=== GIVEN PASSAGE ===

# Homemade decoys



## clu__82 (Jun 27, 2006)

Sooo I am a university student and am always looking to save money as many of you know the shoes that I am in ....therefore....I was wondering if anyone has made homemade decoys for a relative inexpensive price.....is it worth it .....do the decoys work ...please give me your thoughts ....

Thanks alot

Clu__82


----------



## djleye (Nov 14, 2002)

If you are talking about duck decoys, floaters, I cannot imagine that you could make anything cheaper than the hot buys sell for these days. They are so cheap now I would guess it would be impossible to make anything cheaper.


----------



## goosegrinder (Mar 4, 2005)

you can make them but the intial cost of equipment would be higher than buying 3-4dz. Hot Buys as suggested already.Plus,what's your time worth to you?

Alex


----------



## Young'in (Feb 1, 2006)

http://www.cabelas.com/cabelas/en/templ ... hasJS=true.

There ya go. Cheap quality decoys.


----------



## WingedShooter7 (Oct 28, 2005)

http://www.cabelas.com/cabelas/en/templ ... 206&N=4892
Cheaper!!!!!!!!!! 17.99 how much cheaper can you get?


----------



## clu__82 (Jun 27, 2006)

That's what I kinda figured .....I have a fairly large spread ...well atleast I think I do....how many decoys do most of you have .....???? because I have 28 decoys....should I get more ...?? or is that a decent start???? ...ideas are welcomed once again ....and thanks for the thoughts about the decoy questions....


----------



## goosegrinder (Mar 4, 2005)

my duck floater spread will range anywhere from 3decoys(yes,only 3) - 6dz. decoys,just kinda depends on what your'e hunting and the conditions your'e hunting in.

Alex


----------

=== ENTRIES SUPPLIED ===

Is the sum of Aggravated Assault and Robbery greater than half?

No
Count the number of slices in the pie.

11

===
=== ENTRIES SUPPLIED ===

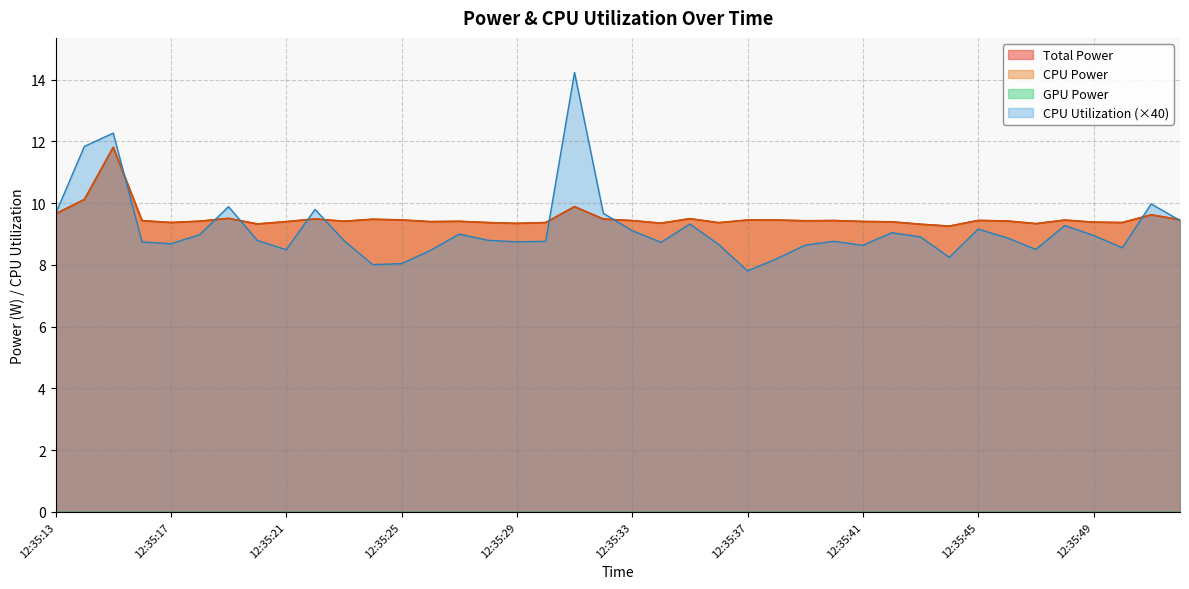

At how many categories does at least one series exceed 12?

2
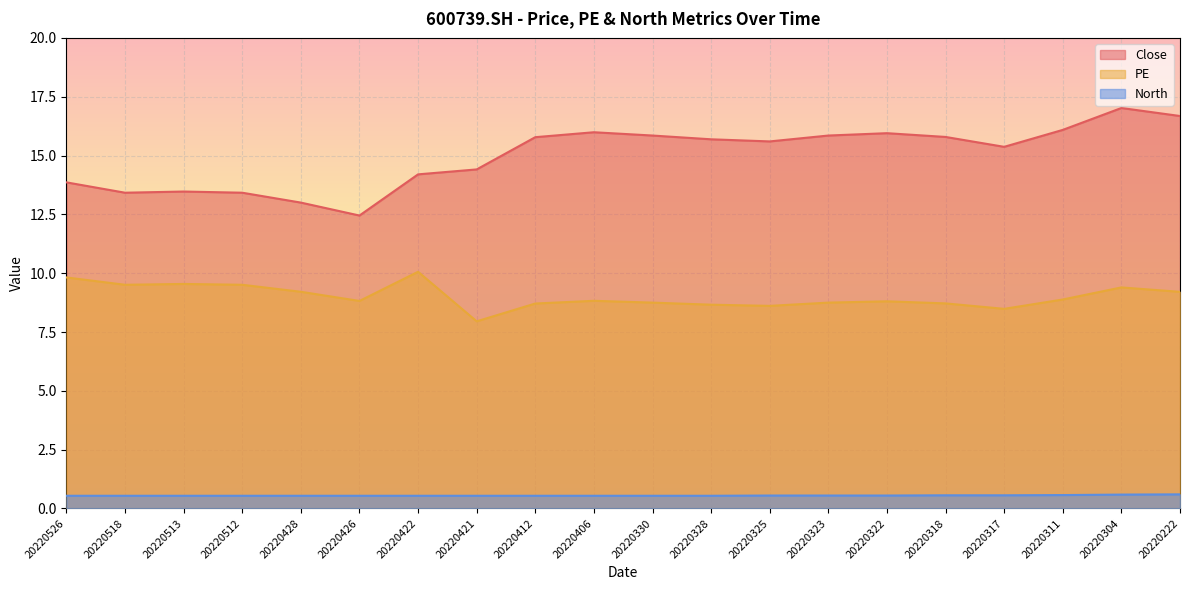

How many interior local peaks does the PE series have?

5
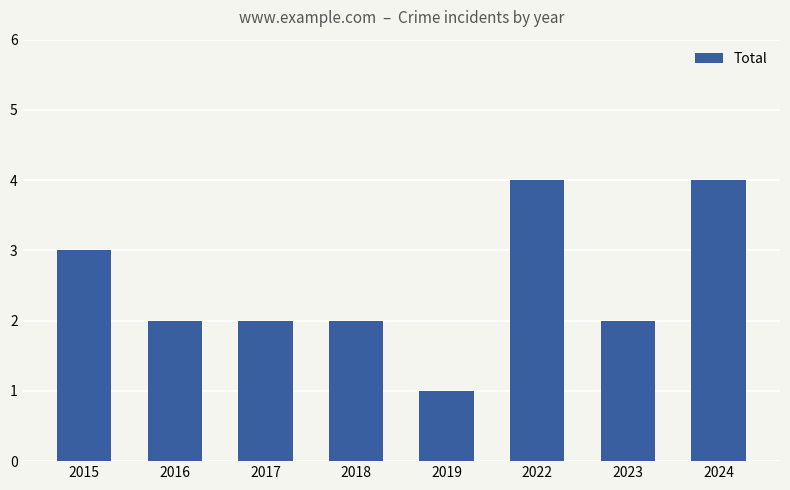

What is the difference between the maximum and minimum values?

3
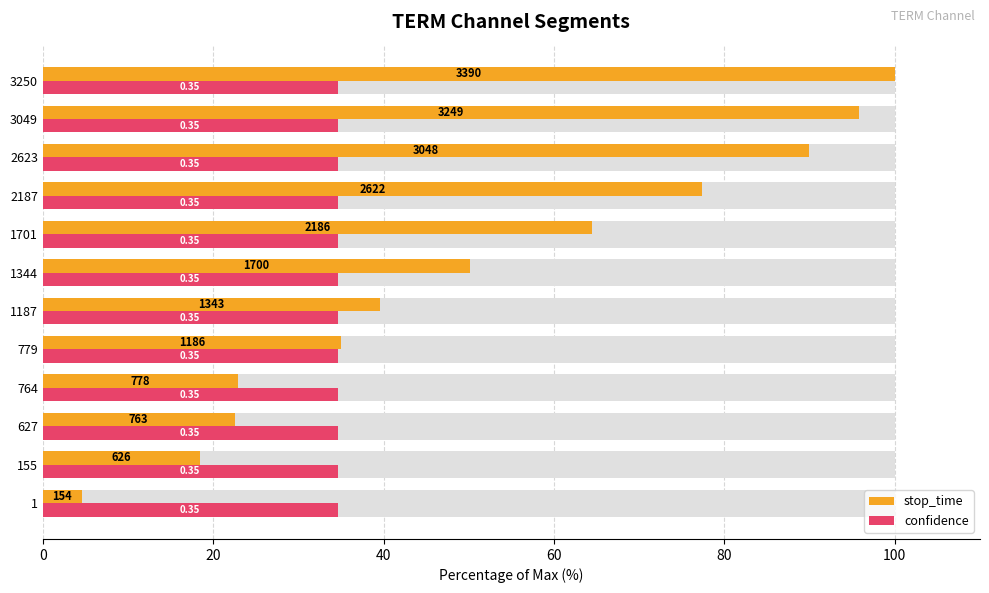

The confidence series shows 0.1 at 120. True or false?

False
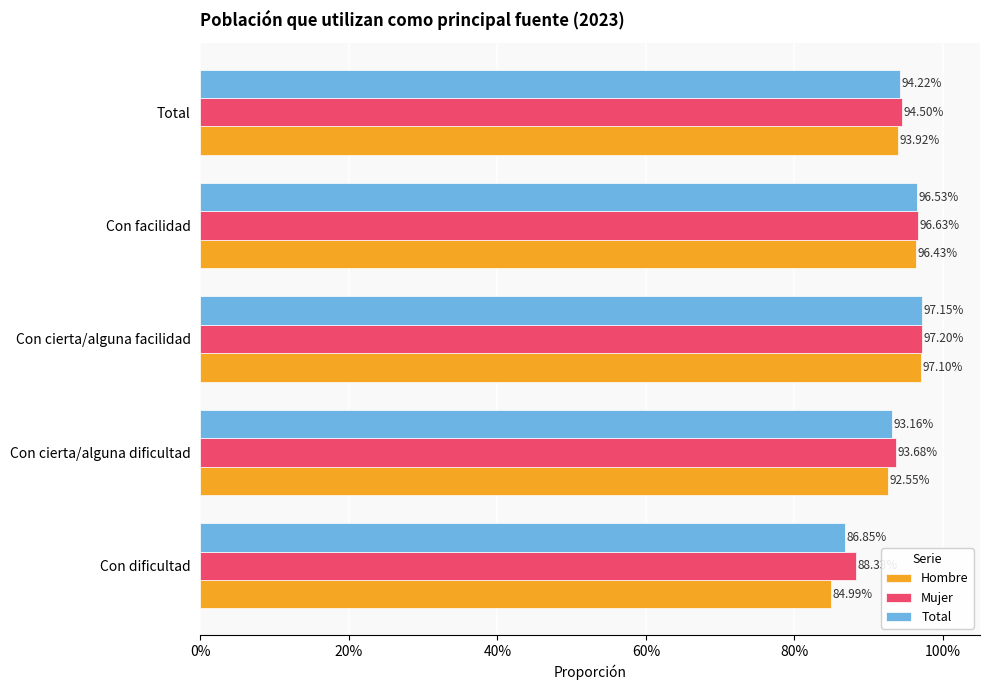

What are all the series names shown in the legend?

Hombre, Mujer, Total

===
=== ENTRIES SUPPLIED ===

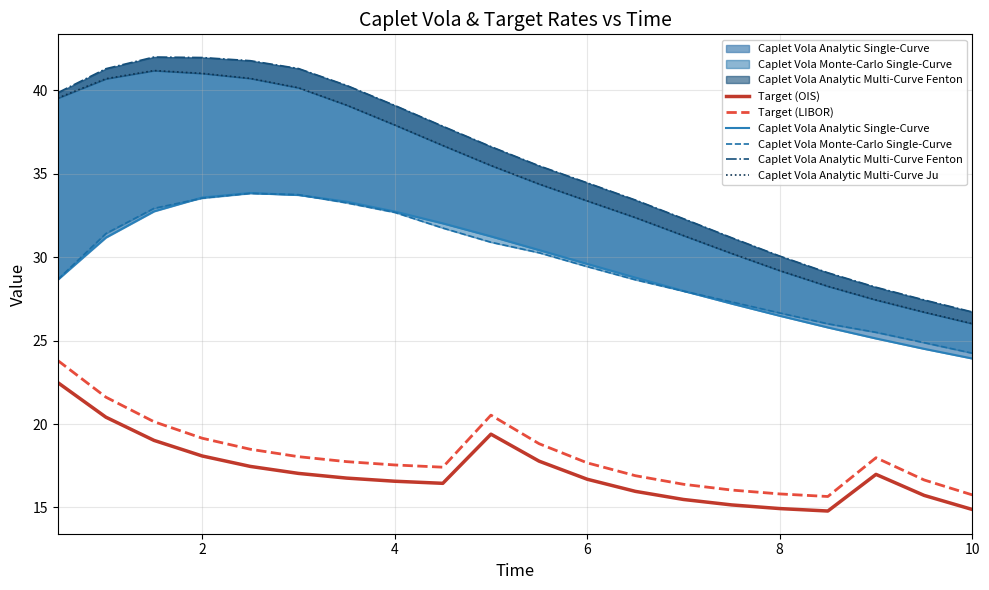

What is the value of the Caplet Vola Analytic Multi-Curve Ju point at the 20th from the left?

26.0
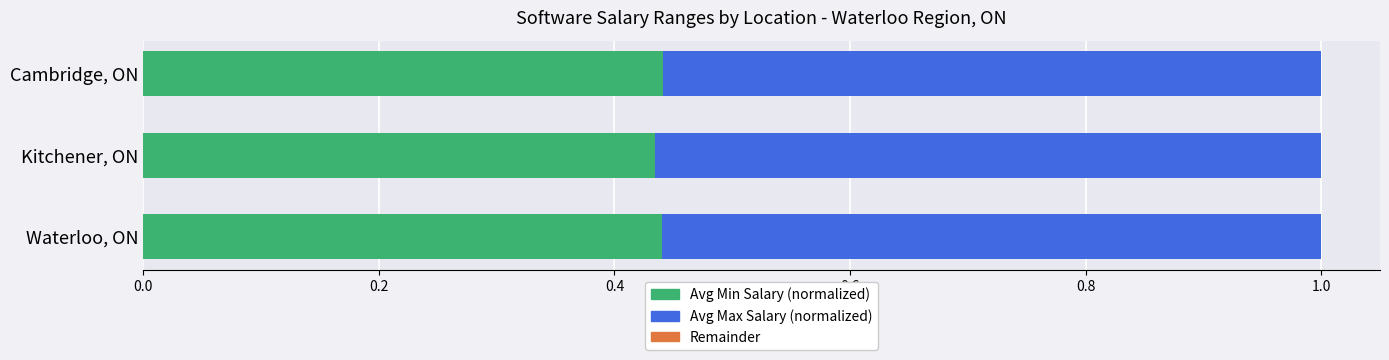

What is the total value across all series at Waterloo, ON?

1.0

===

TASK DETAILS: Could you transcribe, word for word, the part of the decoy thread that opens with "There ya go." and closes with "can you get?"? The listing is separate material, unrelated to the decoy thread.

OUTPUT FOR THIS EXERCISE:
There ya go. Cheap quality decoys.


----------



## WingedShooter7 (Oct 28, 2005)

http://www.cabelas.com/cabelas/en/templ ... 206&N=4892
Cheaper!!!!!!!!!! 17.99 how much cheaper can you get?